Clearly, I have finally arrived (far later than others here, but considering I'm just at a CC and ABD, I'm shocked they ever got around to me).

This is clearly an occasion for celebration! Congratulations!

AR.

Parasaurolophus

Quote from: AmLitHist on December 02, 2022, 02:36:42 PM
For the first time ever, I got an invitation in my email to join the Oxford Round Table.



Wow, congratulations! =D



For my part, I have sourced some children's Tylenol online, so I won't have to ration my remaining stock quite so carefully.
I know it's a genus.

secundem_artem

Quote from: Parasaurolophus on December 02, 2022, 03:23:13 PM
Quote from: AmLitHist on December 02, 2022, 02:36:42 PM
For the first time ever, I got an invitation in my email to join the Oxford Round Table.



Wow, congratulations! =D



For my part, I have sourced some children's Tylenol online, so I won't have to ration my remaining stock quite so carefully.
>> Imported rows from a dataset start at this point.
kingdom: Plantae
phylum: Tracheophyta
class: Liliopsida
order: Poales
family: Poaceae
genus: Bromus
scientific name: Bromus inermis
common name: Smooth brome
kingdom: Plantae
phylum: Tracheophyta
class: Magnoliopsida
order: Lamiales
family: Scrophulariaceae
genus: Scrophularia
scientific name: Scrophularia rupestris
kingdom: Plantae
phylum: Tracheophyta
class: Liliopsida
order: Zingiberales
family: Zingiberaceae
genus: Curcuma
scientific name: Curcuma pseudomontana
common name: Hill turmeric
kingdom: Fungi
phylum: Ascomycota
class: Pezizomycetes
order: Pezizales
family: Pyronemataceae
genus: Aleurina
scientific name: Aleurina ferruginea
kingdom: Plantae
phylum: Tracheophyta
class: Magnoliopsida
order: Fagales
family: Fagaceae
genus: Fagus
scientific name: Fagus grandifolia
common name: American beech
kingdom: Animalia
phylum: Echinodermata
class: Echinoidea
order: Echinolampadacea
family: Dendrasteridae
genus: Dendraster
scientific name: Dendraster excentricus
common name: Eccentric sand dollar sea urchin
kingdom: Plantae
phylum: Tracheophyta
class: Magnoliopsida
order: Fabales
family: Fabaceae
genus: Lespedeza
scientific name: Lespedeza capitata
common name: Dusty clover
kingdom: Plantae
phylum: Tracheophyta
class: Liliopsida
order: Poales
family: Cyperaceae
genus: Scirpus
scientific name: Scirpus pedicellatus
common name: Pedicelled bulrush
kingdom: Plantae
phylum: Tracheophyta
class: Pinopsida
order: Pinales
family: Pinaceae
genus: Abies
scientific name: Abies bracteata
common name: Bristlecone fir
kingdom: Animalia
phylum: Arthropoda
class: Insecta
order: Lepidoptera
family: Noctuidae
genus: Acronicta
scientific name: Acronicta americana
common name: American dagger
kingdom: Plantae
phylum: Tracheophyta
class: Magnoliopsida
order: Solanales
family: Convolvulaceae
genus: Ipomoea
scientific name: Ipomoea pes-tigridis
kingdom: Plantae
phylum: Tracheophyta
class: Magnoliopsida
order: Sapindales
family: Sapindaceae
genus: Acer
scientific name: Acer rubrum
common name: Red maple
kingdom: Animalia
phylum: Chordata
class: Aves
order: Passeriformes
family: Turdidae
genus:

Children's Motrin is a very viable alternative and has a longer duration of action than APAP (acetyl para amino phenol) AKA Tylenol.. Assuming that's not sold out too.
Funeral by funeral, the academy advances

fishbrains

I have the announcement of a major medical breakthrough: The cure for a bad cough? A raging case of the green apple splatters.

Someone please shoot me.
I wish I could find a way to show people how much I love them, despite all my words and actions. ~ Maria Bamford

evil_physics_witchcraft

Lord, Allah, Osiris, Bastet, Krishna, Visha, Zeus, Hera, Odin, Modjadji, Buddah, Mother Theresa, the current (and past) Pope(s), and all other deities, the Universe, etc.- have mercy on me for this family trip I am about to take. Please let me have the strength to endure the bigotry, weight comments and other bullshit that will come my way!

Dismal

I'm reading the PhD applications that don't mention any faculty the student has an interest in just in case I can think of someone for who this student might be a good fit. Otherwise these apps don't get forwarded to the committee. One mediocre applicant submits a writing sample that is oddly detailed but lacks an intro or conclusion. One search for a particular sentence on google scholar reveals that the entire submission is the middle four pages of a 2020 journal article written by someone on another continent. The whole writing sample was plagiarized.

I wish there were a job where I could get paid well for this skill!